→ INSTRUCTION
Answer these questions from the excerpt below on how Bromand is applied to claims 2 through 4:
(a) In the passage cited for claim 2, what is the artist name that the utterance 130 requests music by?
(b) Which paragraph number of Bromand is cited for claim 3?
(c) In the passage cited for claim 4, what does the STT engine 312 learn to map correctly depending on the person who uttered them?

→ EXTRACT TO READ

In claim 2, Bromand teaches
The computer program product of claim 1, wherein the name pronunciation request includes the name text in computer rendered content to pronounce, and wherein the determined audio file is further associated with the name text in the name pronunciation request ([0040] the utterance 130 includes a request for music by an artist named “bl!nk”, which includes a character (“!”) that is a non-letter character. The user device 102 receives the utterance 130, processes the utterance, and determines the result 132 based on the utterance 130 (e.g., a pronunciation of the utterance). The processing of the utterance 130 can benefit from output from the machine-learning model 107. Then, the media streaming application 104 plays a media content item associated with the artist. Although the English language is used herein, the techniques described herein can be applied to variety of different alphabets and languages. Techniques can be particularly applicable to situations where a name (e.g., of an artist or song) includes one or more characters that are not contained within the alphabet of the language associated with a voice system).  

In claim 3, Bromand teaches
The computer program product of claim 1, wherein the repository provides a plurality of audio files providing pronunciations of name text in different languages and/or pronunciation attributes for users in the repository ([0105] text-based words, such as name entities, and their associated standard pronunciations are obtained. As used herein, “text-based word” refers to a textual representation of words, such as name entities. It should be understood that the term “text” is used for convenience and may refer to, for example, alpha characters, numeric characters, alphanumeric characters, AMERICAN STANDARD CODE FOR INFORMATION INTERCHANGE (ASCII) characters, symbols, or foreign language UNICODE (e.g. UTF-8)).  

In claim 4, Bromand teaches
The computer program product of claim 1, wherein the pronunciation attribute indicates at least one of a dialect of the language and an accent in which the name text is pronounced in the language ([0067] the STT engine 312 provides a probabilistic transcription based on the available information, and the probability improves as the STT engine 312 learns from experience what words co-occur and at what frequencies. The STT engine 312 can also learn stylizations of specific users. That is, the STT engine 312 learns how to correctly map phonemes depending on the person that has uttered them, thereby taking into account users' individual accents, dialects, rhythm, pace, and other speech characteristics).

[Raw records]

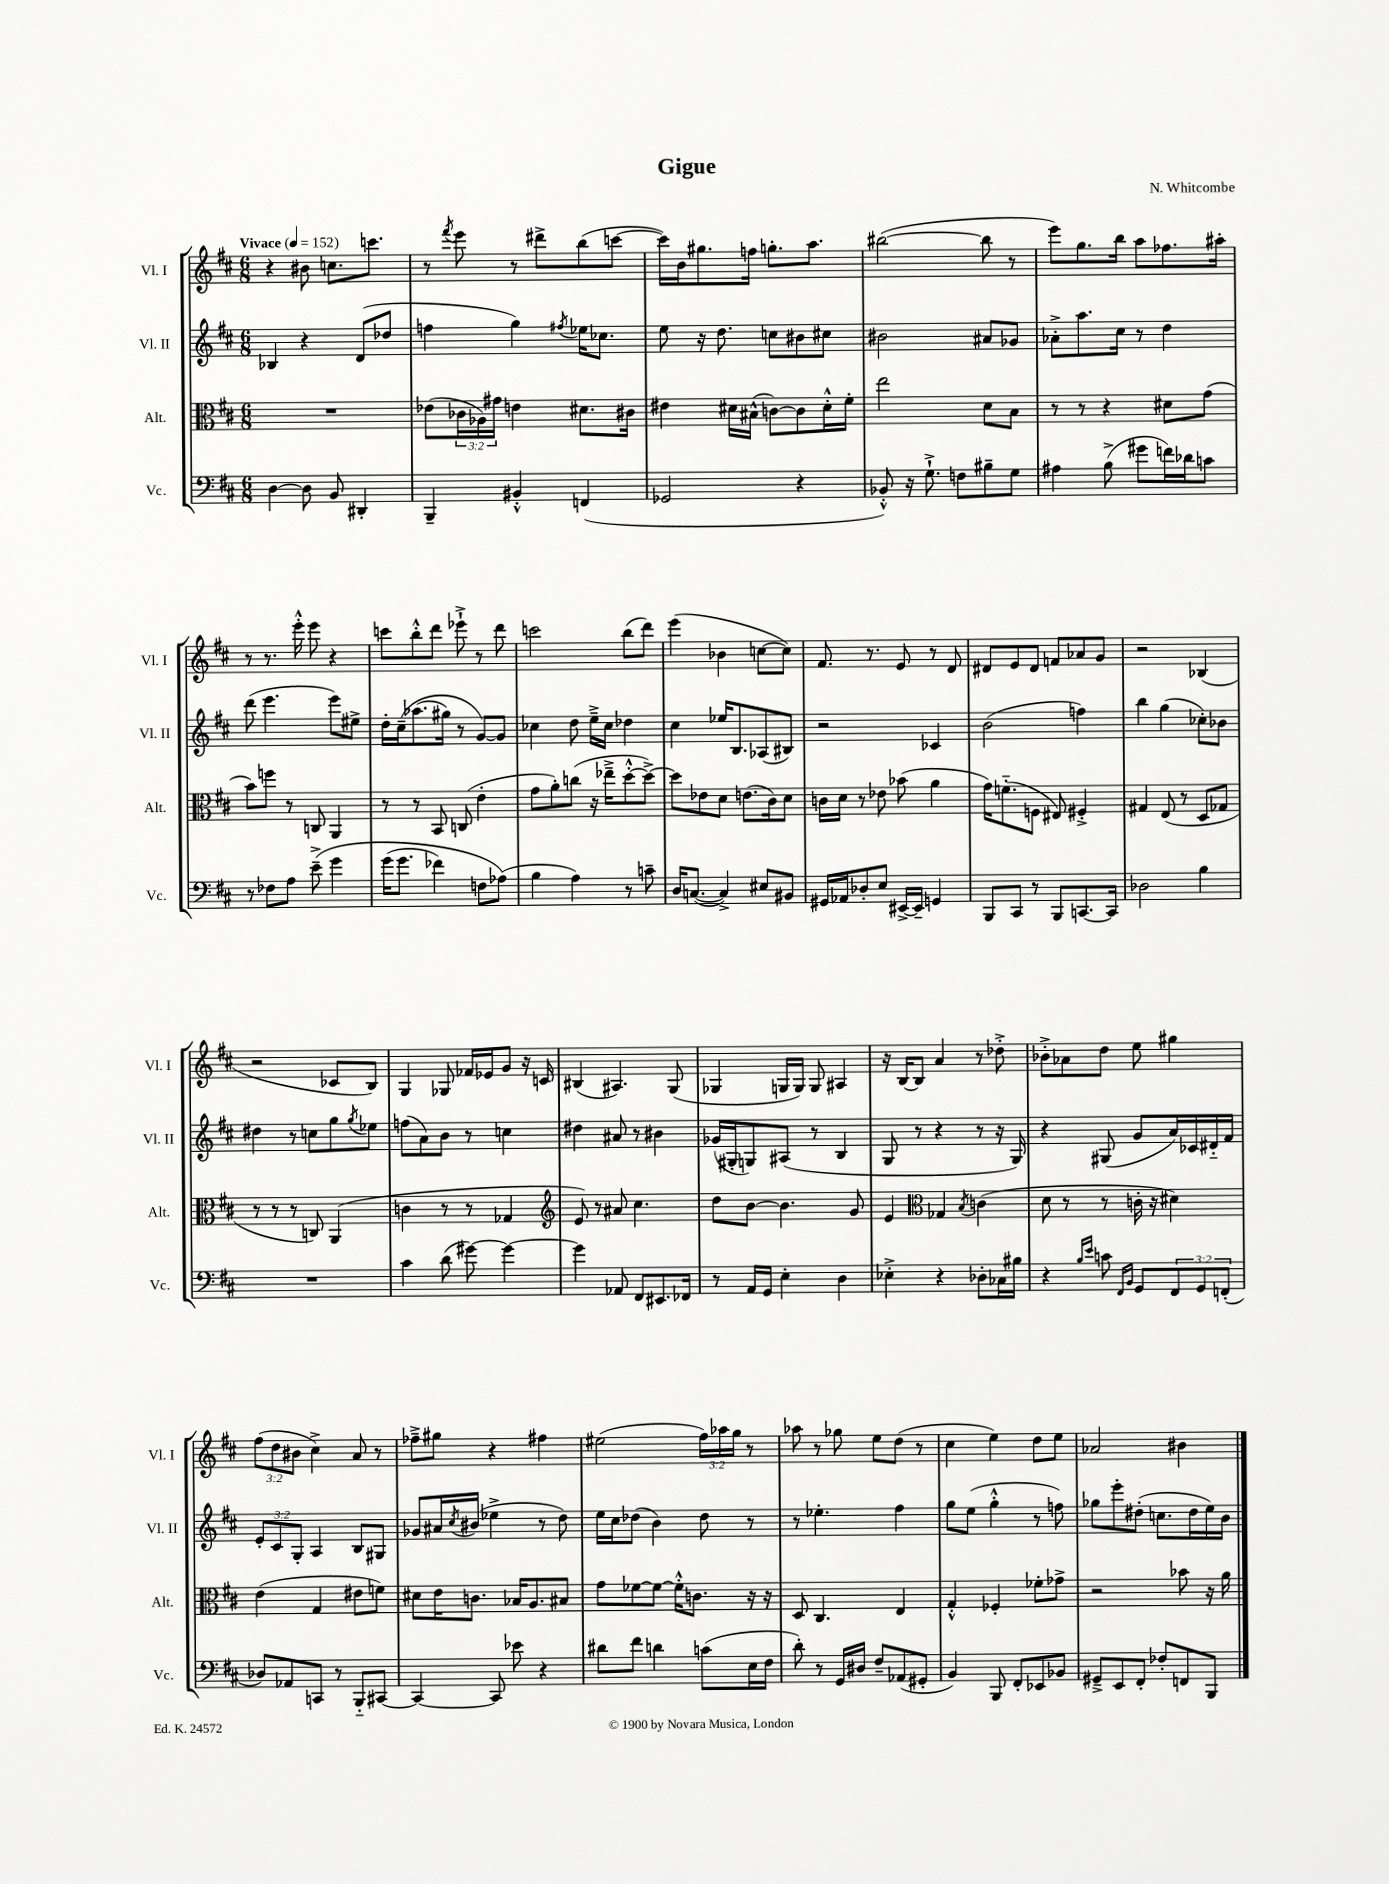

**kern	**kern	**kern	**kern
*staff4	*staff3	*staff2	*staff1
*clefF4	*clefC3	*clefG2	*clefG2
*k[f#c#]	*k[f#c#]	*k[f#c#]	*k[f#c#]
*M6/8	*M6/8	*M6/8	*M6/8
*MM152	*MM152	*MM152	*MM152
[4D\	2.r	4B-/	4r
8D\]	.	4r	8b#\
8BB/	.	.	8.cc\L
4DD#'/	.	(8d/L	.
.	.	.	8.ccc\J
.	.	8dd-/J	.
=	=	=	=
4BBB~/	(8e-\L	4ff\	8r
.	.	.	8qfff#/
.	24c-\L	.	8eee\
.	24A-\)	.	.
.	24g#\JJ	.	.
4BB#'^^/	4e\	4gg\)	8r
.	.	.	8ddd#^\L
.	.	8qff#/	.
(4FF/	8.d#\L	16ee-\LK	(8bb\
.	.	8.cc-\J	.
.	.	.	[8ccc\J
.	16c#\Jk	.	.
=	=	=	=
2GG-/	4e#\	8ee\	16ccc\]LL)
.	.	.	16b\J
.	.	16r	8.gg#\
.	.	8.dd\	.
.	16d#\LL	.	.
.	(16B#^^\JJ	.	16ff\Jk
.	[8c\L)	8cc\L	8.gg'\L
4r	8c\]	8b#\	.
.	.	.	8.aa\J
.	16d#'^^\L	8cc#\J	.
.	16f#'\JJ	.	.
=	=	=	=
8BB-'^^/)	2ee\	2b#\	([2bb#\
16r	.	.	.
8.G`^\	.	.	.
8F\L	.	.	.
8B#~\	8d\L	8a#/L	8bb#\]
8G\J	8B\J	8g-/J	8r
=	=	=	=
4A#\	8r	8a-'^\L	8eee\L)
.	8r	8.aa\	8.gg\
(8B^\	4r	.	.
.	.	16cc#\Jk	16bb\Jk
8g#\L	.	8r	8aa\L
16f\L)	8d#\L	4dd\	8.ff-\
16d-\J	.	.	.
8c\J	(8g\J	.	.
.	.	.	16aa#'\Jk
=	=	=	=
8r	8b\L)	(8ddd\	8r
8F-\L	8ff\J	4.eee\	8.r
8A\J	8r	.	.
.	.	.	16eee'^^\
&(8e~^\	8C/	.	8eee\
4g\	4AA/	8eee\L)	4r
.	.	8ee#^\J	.
=	=	=	=
(16g\LK	8r	16dd'\LL	8ccc\L
8.g\J	.	&(16cc#~\J	.
.	8r	(8.aa-\	8bb'^^\
4f-\)	8BB/	.	8ddd\J
.	.	16gg#\Jk)	.
.	(8C/	8r	8eee-`^\
8F\L	4e'\	[8g/L&)	8r
(8A-\J&)	.	8g/]J	8ddd\
=	=	=	=
4B\	8g\L	4cc-\	2ccc\
.	8a'\)	.	.
4A\)	(8cc\J	8dd\	.
.	16r	16ee~^\LL	.
.	16ee-~^\LK	16cc-\JJ	.
8r	[8dd'^^\	4dd-\	(8bb\L
8c~\	8dd^\_J)	.	8ddd\J)
=	=	=	=
16D/LK	8dd\]L	4cc#\	(4eee\
([8.C/J	.	.	.
.	8e-\	.	.
4C^/])	8d\J	16ee-/LK	4b-\
.	.	8.B/	.
.	(8.e\L	.	.
8E#/L	.	(8A-/	[8cc\L
.	16c#\k)	.	.
8BB#/J	8d\J	8B#/J)	8cc\]J)
=	=	=	=
16GG#/LL	16c\LL	2r	8.f#/
16AA-/J	16d\JJ	.	.
8D-'/	8r	.	.
.	.	.	8.r
8E/J	8e-\	.	.
[16EE#^/LL	(8b-\	.	8e/
16EE#~/]JJ	.	.	.
4GG/	4a\	4c-/	8r
.	.	.	8d/
=	=	=	=
8BBB/L	16g\LK)	(2b\	8d#/L
.	(8.f'~\	.	.
8CC#/J	.	.	8e/
8r	8F\J	.	8d#/J
8BBB/L	8E#/)	.	8f/L
[8.CC/	4F#'^/	4ff\)	8a-/
.	.	.	8g/J
16CC/]Jk	.	.	.
=	=	=	=
2D-\	4G#/	4bb\	2r
.	(8E/	(4gg\	.
.	8r	.	.
4B\	8D/L	8cc-'\L)	(4B-/
.	8G-/J	8b-\J	.
=	=	=	=
2.r	8r	4dd#\	2r
.	8r	.	.
.	8r	8r	.
.	8C/)	8cc\L	.
.	(4AA/	8gg\	8c-/L
.	.	8qgg/	.
.	.	8ee-\J	8B/J)
=	=	=	=
4c#\	4c\	(8ff\L	4G/
.	.	8a\)	.
(8d\	8r	8b\J	8G-/
[8g#\)	8r	8r	16f-/LL
.	.	.	16e-/J
4g#\_	4G-/	4cc\	8g/J
.	.	.	16r
.	.	.	16c/
=	=	=	=
*	*clefG2	*	*
4g#\]	8e/)	4dd#\	(4B#/
.	8r	.	.
8AA-/	8a#/	8a#/	4.A#/)
8FF#/L	4.cc#\	8r	.
8.EE#/	.	4b#\	.
.	.	.	(8G/
16FF-/Jk	.	.	.
=	=	=	=
8r	8dd\L	(16g-/LL	4G-/
.	.	16G#'/J	.
16AA/LL	[8b\J	8G/)	.
16GG/JJ	.	.	.
4E'\	4.b\]	(8A#/J	16G/LL
.	.	.	16G/JJ)
.	.	8r	8G/
4D\	.	4B/	4A#/
.	8g/	.	.
=	=	=	=
4E-'^\	4e/	8G/	16r
.	.	.	[16B/LK
.	.	8r	8B/]J
*	*clefC3	*	*
4r	4G-/	4r	4a/
.	8qB/	.	.
8D-'\L	(4c\	8r	8r
16C-\L	.	16r	8dd-'^\
16B#\JJ	.	16G/)	.
=	=	=	=
4r	8d\	4r	8b-'^\L
.	8r	.	8a-\
16qqB/LL	.	.	.
16qqe/JJ	.	.	.
8c\	8r	(8G#/	8dd\J
16qqFF#/LL	.	.	.
16qqBB/JJ	.	.	.
8GG/L	16c'\	8g/L	8ee\
.	16r	.	.
12FF#/	4d#\)	16a/L)	4gg#\
.	.	16c-/	.
12GG/	.	.	.
.	.	16d#'~/	.
(12FF'/J	.	.	.
.	.	16f#/JJ	.
=	=	=	=
8D-/L)	(4e\	12e'/L	(12ff#\L
.	.	12c#/	12dd\
8AA-/	.	.	.
.	.	12G'/J	12b#\J
8CC/J	4G/	4A/	4cc#^\)
8r	.	.	.
8BBB'~/L	8e#\L	8B/L	8a/
[8CC#/J	8f\J)	8G#/J	8r
=	=	=	=
4CC#/_	8d#\L	8g-/L	8ff-~^\L
.	16e\K	16a#/L	8gg#\J
.	.	8qcc#/	.
.	8.c\J	(16b#/JJ	.
8CC#/]	.	4ee-^\	4r
8e-\	16B-/LK	.	.
.	8.A/	.	.
4r	.	8r	4ff#\
.	8B#/J	8dd\)	.
=	=	=	=
8d#\L	8g\L	16ee\LL	(2ee#\
.	.	16cc#\J	.
8f#\J	[8f-\	(8dd-\J	.
4d\	8f-\_J	4b\)	.
.	16f-'^^\]LK	.	.
.	8.c\J	.	.
(8c\L	.	8dd-\	24ff#\LL)
.	.	.	24aa-\
.	.	.	24gg\JJ
16E\L	16r	8r	8r
16F#\JJ	16r	.	.
=	=	=	=
8d'\)	8D/	8r	8aa-\
8r	4.C#/	4.ee-'\	8r
16GG/LL	.	.	8gg-\
16D#/JJ	.	.	.
8F#~/L	.	.	8ee\L
(8AA-/	4E/	4ff#\	(8dd\J
8GG#'/J	.	.	8r
=	=	=	=
4BB/)	4G'^^/	8gg\L	4cc#\
.	.	(8ee\J	.
8BBB/	4F-'/	4gg'^^\	4ee\)
8FF#'/L	.	.	.
8EE-/	8f-'\L	8r	8dd\L
8BB-/J	8g-^\J	8ff\)	8ee\J
=	=	=	=
8GG#~^/L	2r	8gg-\L	2a-/
8EE/	.	8eee'\	.
8FF#'/J	.	(8dd#'\J	.
8F-'/L	.	8.cc\L	.
8FF/	8b-\	.	4b#\
.	.	16dd#\L	.
8BBB/J	16r	16ee\)	.
.	16a\	16b\JJ	.
==	==	==	==
*-	*-	*-	*-
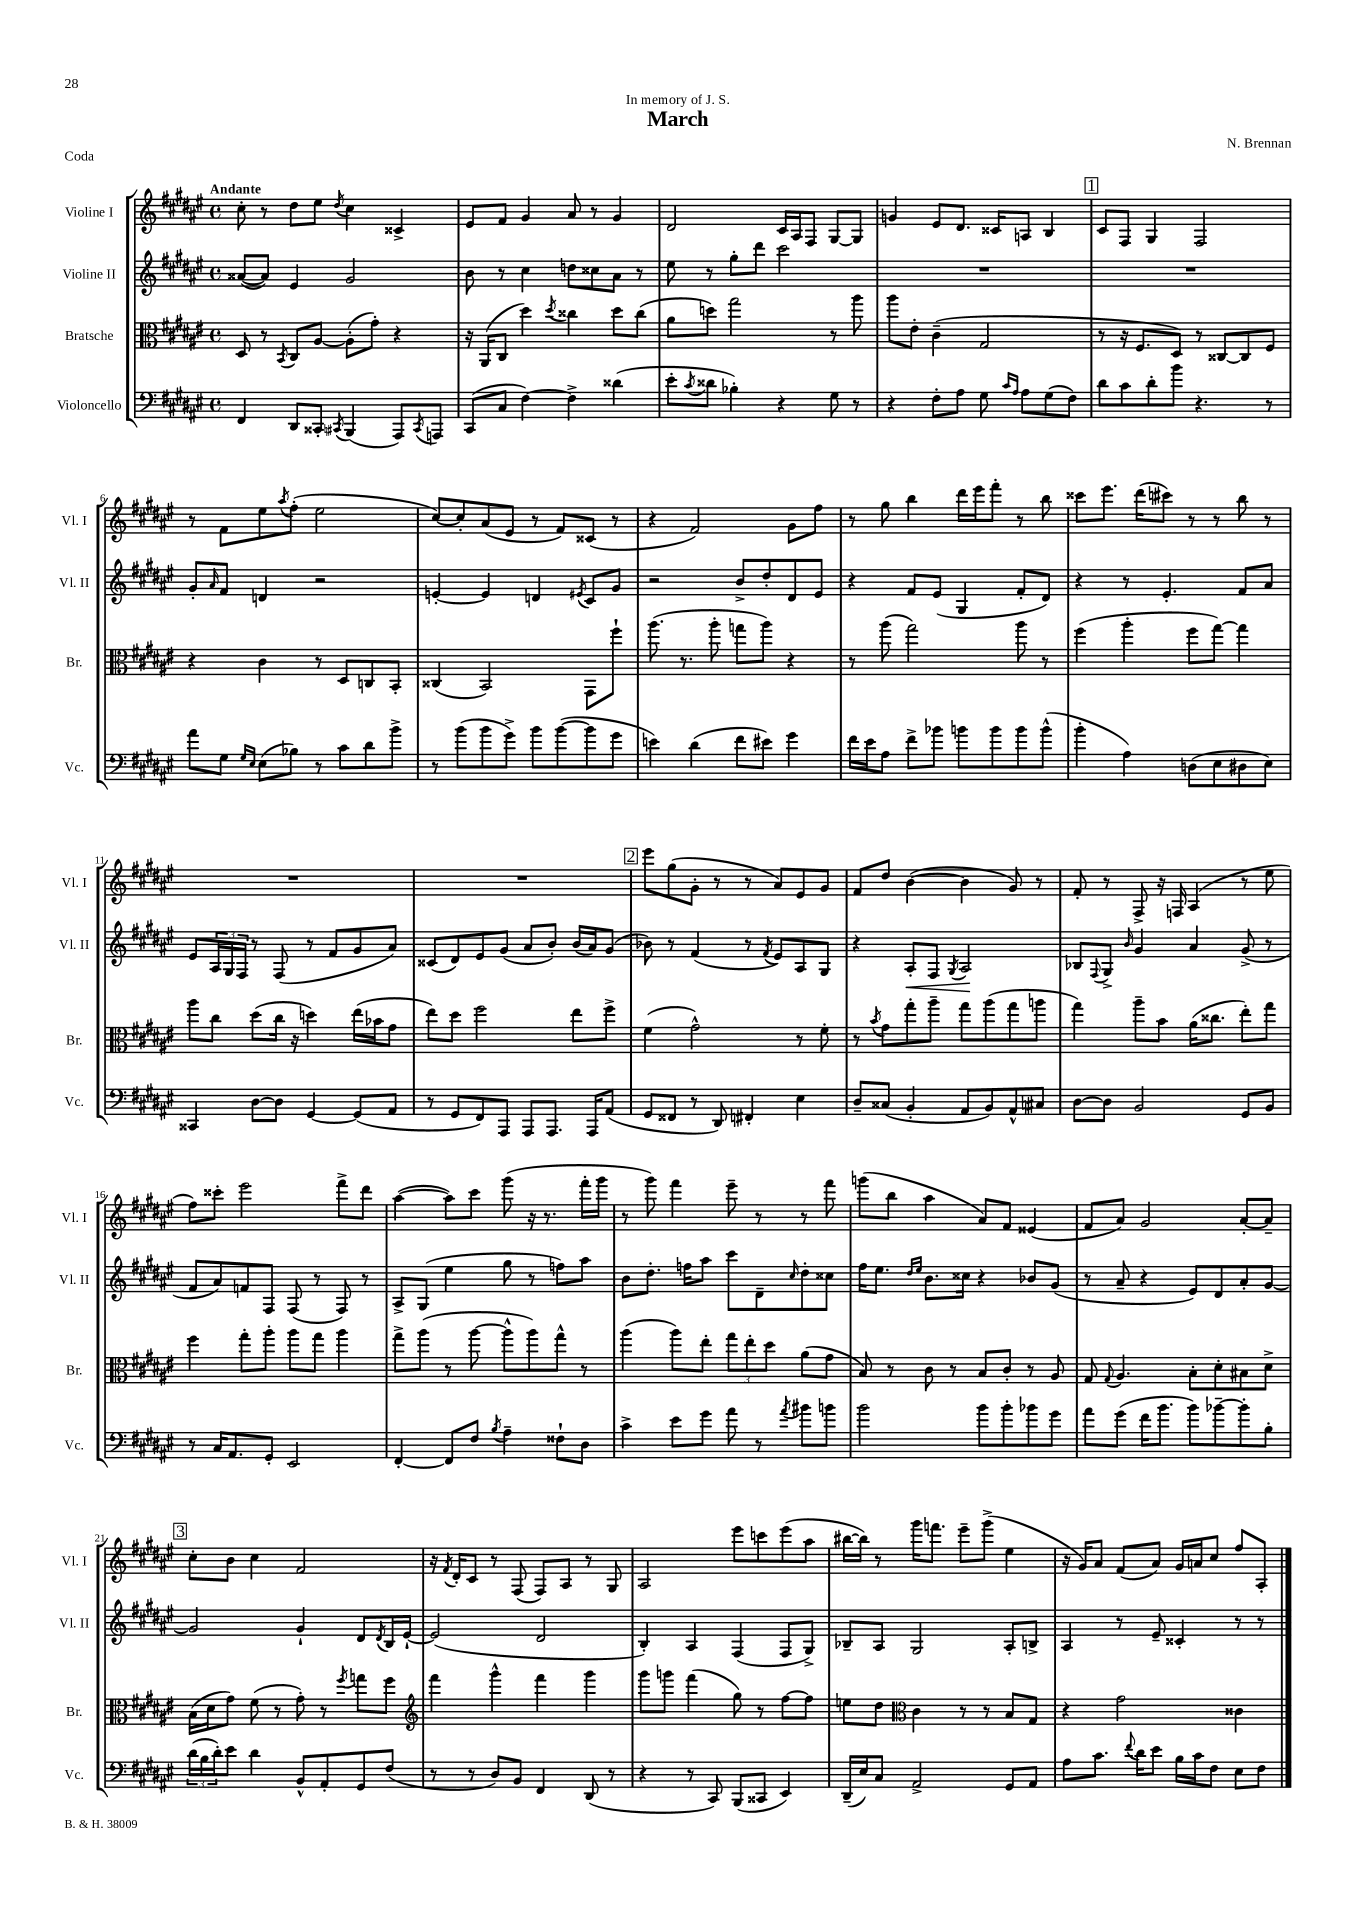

→ RESULT FOR THIS EXERCISE
(a) "bl!nk"
(b) [0105]
(c) Phonemes